> What the task requires
Every line in the records below that holds the word "lines" is to be copied.

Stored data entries
******************************

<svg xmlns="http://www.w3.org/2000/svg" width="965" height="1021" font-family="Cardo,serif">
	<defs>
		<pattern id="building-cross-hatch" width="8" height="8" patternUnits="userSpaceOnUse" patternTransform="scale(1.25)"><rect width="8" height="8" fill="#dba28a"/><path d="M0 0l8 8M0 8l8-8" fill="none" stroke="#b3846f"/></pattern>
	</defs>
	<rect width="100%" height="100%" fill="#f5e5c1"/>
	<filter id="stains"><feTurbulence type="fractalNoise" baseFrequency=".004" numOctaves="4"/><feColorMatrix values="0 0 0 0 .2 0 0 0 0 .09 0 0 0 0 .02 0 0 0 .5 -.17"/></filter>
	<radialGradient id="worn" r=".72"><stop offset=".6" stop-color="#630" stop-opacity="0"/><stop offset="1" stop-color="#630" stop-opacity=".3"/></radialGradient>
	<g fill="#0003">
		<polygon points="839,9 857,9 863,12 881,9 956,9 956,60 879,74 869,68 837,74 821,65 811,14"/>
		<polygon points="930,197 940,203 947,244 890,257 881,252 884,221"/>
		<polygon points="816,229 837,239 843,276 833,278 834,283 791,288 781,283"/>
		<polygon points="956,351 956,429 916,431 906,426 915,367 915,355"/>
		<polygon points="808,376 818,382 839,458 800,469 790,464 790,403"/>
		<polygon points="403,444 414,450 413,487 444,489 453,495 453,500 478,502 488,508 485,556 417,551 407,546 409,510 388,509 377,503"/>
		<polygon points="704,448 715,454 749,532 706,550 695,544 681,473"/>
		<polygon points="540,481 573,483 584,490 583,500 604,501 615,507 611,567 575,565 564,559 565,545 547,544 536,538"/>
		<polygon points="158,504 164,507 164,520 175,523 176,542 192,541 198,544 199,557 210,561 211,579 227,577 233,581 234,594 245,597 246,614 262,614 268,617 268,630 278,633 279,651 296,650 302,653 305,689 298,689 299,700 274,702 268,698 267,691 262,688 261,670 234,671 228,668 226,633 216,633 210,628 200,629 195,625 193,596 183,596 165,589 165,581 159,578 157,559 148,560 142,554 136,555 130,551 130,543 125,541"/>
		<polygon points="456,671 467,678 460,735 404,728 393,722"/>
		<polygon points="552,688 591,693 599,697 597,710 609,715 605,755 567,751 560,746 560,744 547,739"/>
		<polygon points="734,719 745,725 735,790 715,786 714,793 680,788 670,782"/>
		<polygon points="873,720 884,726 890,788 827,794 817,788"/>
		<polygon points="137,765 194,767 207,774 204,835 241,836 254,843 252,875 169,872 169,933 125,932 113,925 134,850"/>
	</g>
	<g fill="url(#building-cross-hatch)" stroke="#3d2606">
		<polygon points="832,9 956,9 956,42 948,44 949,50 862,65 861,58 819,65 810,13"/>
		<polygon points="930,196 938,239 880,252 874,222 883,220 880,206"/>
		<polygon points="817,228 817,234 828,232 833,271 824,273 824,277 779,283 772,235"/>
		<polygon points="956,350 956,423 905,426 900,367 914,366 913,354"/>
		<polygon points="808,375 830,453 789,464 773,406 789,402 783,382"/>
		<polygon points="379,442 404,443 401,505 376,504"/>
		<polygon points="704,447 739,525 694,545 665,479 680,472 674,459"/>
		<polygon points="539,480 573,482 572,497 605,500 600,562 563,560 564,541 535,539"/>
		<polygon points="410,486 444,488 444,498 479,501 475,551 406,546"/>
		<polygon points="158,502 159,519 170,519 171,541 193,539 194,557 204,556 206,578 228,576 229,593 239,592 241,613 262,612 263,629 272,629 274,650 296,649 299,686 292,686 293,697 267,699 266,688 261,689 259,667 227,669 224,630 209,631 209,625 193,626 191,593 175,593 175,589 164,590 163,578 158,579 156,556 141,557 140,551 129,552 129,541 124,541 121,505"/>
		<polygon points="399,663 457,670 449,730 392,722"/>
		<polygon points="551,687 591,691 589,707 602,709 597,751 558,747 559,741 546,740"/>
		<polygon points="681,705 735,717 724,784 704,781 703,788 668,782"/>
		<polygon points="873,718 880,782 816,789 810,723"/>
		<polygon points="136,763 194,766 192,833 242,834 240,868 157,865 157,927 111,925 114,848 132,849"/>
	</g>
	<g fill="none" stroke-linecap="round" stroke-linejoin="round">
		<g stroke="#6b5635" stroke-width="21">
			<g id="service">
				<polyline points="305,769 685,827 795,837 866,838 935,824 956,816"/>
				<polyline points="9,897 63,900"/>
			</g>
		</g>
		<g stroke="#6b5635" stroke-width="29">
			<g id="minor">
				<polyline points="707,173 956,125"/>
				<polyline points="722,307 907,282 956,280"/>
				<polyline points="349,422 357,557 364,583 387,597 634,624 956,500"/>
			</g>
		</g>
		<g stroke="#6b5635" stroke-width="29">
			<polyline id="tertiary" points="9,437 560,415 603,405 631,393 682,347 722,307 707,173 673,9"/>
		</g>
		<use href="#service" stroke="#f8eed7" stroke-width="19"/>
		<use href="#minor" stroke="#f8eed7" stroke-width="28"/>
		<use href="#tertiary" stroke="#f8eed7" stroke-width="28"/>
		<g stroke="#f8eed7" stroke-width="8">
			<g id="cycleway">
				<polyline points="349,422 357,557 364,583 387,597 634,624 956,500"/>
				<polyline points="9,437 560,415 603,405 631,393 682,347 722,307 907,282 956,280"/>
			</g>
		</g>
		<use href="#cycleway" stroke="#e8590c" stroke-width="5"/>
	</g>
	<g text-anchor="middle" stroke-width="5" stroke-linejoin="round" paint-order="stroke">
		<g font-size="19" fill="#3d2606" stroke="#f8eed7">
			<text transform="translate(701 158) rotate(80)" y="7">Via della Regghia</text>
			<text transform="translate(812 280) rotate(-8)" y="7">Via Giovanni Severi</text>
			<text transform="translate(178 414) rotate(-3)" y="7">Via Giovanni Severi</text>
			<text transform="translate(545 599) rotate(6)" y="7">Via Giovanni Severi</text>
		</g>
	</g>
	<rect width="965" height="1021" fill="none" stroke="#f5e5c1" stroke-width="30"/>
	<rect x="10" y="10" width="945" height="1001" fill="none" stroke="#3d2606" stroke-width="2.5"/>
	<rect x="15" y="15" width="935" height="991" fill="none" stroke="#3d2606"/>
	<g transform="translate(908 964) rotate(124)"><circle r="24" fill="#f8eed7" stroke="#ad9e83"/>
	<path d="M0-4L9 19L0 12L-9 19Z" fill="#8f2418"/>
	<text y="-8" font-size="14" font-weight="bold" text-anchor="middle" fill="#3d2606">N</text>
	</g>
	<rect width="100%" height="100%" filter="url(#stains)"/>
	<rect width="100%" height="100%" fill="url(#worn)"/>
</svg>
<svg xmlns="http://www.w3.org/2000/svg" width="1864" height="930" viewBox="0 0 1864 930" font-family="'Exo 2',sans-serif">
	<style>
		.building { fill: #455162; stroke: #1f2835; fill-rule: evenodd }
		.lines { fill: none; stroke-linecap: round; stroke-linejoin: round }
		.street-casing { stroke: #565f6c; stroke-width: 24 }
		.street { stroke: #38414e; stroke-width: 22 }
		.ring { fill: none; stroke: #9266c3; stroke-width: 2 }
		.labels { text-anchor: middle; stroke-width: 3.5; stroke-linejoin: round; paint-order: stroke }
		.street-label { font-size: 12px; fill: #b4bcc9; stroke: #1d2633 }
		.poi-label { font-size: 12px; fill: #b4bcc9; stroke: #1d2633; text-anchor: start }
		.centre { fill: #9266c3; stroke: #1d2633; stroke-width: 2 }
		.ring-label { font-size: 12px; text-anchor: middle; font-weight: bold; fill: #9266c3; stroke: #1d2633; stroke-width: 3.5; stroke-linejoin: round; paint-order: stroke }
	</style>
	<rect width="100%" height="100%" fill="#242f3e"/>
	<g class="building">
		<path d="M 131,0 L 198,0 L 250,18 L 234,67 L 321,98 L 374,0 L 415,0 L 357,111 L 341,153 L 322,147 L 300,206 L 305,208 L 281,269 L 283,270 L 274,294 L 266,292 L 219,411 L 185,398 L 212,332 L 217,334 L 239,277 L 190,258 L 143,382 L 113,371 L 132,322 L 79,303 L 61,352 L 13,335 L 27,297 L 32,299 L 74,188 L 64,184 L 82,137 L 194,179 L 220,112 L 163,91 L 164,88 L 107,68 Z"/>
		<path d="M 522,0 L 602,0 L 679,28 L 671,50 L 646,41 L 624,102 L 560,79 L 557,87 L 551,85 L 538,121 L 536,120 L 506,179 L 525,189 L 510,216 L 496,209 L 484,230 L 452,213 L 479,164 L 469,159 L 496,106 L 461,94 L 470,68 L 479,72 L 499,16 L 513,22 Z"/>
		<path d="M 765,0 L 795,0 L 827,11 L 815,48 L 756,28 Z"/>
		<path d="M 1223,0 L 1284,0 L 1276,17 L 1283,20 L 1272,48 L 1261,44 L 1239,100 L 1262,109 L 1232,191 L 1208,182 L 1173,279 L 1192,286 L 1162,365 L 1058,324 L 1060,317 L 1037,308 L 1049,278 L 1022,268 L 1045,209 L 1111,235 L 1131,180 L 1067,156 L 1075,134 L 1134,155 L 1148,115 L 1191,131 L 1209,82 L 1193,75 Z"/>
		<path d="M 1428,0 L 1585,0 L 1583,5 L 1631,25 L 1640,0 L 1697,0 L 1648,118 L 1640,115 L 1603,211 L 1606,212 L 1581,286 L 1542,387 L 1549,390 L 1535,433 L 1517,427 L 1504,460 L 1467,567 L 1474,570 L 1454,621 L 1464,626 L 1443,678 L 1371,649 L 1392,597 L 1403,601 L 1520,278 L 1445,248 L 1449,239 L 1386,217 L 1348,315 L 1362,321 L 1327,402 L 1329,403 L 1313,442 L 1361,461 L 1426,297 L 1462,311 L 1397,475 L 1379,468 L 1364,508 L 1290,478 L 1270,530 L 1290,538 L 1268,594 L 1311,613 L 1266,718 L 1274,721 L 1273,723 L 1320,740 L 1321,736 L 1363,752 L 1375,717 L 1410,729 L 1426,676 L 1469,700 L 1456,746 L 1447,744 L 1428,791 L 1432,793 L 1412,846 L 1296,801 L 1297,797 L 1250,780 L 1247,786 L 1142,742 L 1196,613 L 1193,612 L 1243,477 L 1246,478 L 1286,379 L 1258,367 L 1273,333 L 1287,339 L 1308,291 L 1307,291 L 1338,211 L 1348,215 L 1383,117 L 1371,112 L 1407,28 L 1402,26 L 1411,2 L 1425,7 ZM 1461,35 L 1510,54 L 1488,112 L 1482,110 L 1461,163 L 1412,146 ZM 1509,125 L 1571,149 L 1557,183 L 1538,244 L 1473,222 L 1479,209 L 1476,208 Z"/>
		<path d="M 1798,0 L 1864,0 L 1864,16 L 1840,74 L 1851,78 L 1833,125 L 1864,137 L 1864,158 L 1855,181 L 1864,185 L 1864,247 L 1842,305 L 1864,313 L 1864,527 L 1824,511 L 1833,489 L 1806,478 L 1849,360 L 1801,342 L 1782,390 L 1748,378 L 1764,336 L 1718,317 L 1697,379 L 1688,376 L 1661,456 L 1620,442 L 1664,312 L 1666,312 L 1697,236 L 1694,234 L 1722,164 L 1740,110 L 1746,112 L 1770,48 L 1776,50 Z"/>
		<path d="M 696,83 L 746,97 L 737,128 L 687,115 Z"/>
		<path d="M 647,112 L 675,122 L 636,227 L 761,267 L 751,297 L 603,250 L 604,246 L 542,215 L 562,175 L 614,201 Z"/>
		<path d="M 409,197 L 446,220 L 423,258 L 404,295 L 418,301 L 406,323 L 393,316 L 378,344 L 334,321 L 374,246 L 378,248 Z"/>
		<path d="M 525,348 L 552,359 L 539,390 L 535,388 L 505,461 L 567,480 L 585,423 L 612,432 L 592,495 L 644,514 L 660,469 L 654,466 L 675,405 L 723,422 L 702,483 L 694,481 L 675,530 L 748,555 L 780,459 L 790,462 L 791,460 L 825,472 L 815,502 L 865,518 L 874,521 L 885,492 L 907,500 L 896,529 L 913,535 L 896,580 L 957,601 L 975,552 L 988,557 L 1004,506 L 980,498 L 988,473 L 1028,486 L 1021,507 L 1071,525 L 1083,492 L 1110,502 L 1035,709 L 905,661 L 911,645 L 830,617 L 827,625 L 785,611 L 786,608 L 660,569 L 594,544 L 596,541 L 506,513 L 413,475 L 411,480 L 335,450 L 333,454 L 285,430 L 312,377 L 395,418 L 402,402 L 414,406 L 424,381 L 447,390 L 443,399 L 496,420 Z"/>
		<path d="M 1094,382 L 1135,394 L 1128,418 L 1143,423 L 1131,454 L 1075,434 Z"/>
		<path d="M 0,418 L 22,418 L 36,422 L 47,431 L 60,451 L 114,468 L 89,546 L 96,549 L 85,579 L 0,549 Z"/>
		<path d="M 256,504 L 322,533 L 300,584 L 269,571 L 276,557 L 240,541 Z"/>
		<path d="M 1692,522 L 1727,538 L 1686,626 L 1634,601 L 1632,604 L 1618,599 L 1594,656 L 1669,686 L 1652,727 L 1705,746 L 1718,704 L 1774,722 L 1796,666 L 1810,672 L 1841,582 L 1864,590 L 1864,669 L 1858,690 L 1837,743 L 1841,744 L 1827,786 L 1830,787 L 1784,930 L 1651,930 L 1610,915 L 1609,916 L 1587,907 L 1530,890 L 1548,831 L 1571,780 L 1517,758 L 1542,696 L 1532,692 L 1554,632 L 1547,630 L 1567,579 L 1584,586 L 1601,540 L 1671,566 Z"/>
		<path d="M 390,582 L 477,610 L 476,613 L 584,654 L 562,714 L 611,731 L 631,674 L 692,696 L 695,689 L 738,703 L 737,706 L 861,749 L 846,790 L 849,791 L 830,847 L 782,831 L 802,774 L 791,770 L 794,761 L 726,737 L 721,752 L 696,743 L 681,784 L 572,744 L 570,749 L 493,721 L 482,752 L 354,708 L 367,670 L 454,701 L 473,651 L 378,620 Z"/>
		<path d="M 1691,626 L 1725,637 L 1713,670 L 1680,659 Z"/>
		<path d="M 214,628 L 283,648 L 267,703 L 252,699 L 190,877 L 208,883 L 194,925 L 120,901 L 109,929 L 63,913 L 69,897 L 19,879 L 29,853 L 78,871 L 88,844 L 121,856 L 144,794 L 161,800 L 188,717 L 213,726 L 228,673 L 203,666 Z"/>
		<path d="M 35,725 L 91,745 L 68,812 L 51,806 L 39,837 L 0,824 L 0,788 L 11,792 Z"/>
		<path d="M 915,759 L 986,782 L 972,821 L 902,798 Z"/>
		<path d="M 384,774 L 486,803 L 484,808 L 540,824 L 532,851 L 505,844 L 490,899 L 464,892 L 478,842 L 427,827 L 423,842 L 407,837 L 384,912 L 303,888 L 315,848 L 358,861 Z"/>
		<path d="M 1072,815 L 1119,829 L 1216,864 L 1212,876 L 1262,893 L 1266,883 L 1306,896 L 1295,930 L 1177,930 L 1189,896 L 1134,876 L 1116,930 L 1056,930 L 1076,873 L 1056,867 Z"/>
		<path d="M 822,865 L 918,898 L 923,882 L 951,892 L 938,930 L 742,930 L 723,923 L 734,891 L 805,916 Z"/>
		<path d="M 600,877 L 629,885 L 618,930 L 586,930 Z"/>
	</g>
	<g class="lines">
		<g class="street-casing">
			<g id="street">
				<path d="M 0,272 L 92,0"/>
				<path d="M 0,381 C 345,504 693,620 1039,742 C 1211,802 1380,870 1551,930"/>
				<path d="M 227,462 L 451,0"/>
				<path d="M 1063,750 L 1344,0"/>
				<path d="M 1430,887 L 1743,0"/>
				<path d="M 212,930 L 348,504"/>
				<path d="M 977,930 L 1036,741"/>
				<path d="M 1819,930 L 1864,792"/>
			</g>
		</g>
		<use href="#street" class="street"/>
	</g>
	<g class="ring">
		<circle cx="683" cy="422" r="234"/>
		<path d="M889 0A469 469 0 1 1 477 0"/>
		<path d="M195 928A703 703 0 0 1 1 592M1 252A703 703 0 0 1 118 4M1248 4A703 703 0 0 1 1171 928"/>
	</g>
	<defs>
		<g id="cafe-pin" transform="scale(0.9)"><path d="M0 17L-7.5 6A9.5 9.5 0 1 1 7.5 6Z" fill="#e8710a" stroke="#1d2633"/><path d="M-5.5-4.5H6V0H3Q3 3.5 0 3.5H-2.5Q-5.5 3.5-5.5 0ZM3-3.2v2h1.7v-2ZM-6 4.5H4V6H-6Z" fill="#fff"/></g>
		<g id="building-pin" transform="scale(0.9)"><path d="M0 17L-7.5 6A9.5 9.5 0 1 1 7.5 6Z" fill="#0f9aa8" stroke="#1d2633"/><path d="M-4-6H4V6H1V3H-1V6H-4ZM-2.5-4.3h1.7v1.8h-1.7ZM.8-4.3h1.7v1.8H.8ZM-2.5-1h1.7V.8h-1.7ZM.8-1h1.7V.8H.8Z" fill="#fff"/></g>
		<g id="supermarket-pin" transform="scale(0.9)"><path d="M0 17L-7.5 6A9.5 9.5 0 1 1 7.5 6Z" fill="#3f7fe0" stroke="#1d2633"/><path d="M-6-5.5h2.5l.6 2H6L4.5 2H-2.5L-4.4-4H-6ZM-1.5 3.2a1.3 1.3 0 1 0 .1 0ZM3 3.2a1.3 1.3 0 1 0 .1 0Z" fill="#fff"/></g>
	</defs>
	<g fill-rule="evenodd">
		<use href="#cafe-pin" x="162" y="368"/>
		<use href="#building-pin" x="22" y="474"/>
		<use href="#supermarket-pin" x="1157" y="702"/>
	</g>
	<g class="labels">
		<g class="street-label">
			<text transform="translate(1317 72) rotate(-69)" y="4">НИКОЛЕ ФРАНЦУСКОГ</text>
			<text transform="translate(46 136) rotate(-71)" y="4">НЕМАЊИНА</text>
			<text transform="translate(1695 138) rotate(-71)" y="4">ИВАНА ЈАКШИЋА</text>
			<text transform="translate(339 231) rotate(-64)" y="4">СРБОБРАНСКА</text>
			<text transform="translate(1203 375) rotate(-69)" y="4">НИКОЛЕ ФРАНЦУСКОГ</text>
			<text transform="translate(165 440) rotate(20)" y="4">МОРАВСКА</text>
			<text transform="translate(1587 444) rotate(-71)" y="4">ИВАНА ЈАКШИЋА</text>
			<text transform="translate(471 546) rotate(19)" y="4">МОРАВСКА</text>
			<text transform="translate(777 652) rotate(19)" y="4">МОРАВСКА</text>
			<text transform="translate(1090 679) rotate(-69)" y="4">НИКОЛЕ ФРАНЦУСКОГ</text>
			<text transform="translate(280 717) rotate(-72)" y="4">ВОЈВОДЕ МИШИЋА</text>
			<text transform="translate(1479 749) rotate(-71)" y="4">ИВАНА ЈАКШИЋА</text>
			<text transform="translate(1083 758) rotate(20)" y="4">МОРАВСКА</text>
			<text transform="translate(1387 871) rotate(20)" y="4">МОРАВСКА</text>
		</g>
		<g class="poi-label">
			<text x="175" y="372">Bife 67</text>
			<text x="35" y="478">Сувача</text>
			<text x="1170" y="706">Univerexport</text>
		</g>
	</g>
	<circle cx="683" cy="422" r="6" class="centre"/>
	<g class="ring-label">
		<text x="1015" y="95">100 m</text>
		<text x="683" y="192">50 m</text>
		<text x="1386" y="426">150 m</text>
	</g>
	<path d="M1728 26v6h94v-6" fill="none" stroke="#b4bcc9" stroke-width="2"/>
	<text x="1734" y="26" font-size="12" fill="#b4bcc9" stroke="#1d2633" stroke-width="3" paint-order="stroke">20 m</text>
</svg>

******************************

> Reply
		.lines { fill: none; stroke-linecap: round; stroke-linejoin: round }
	<g class="lines">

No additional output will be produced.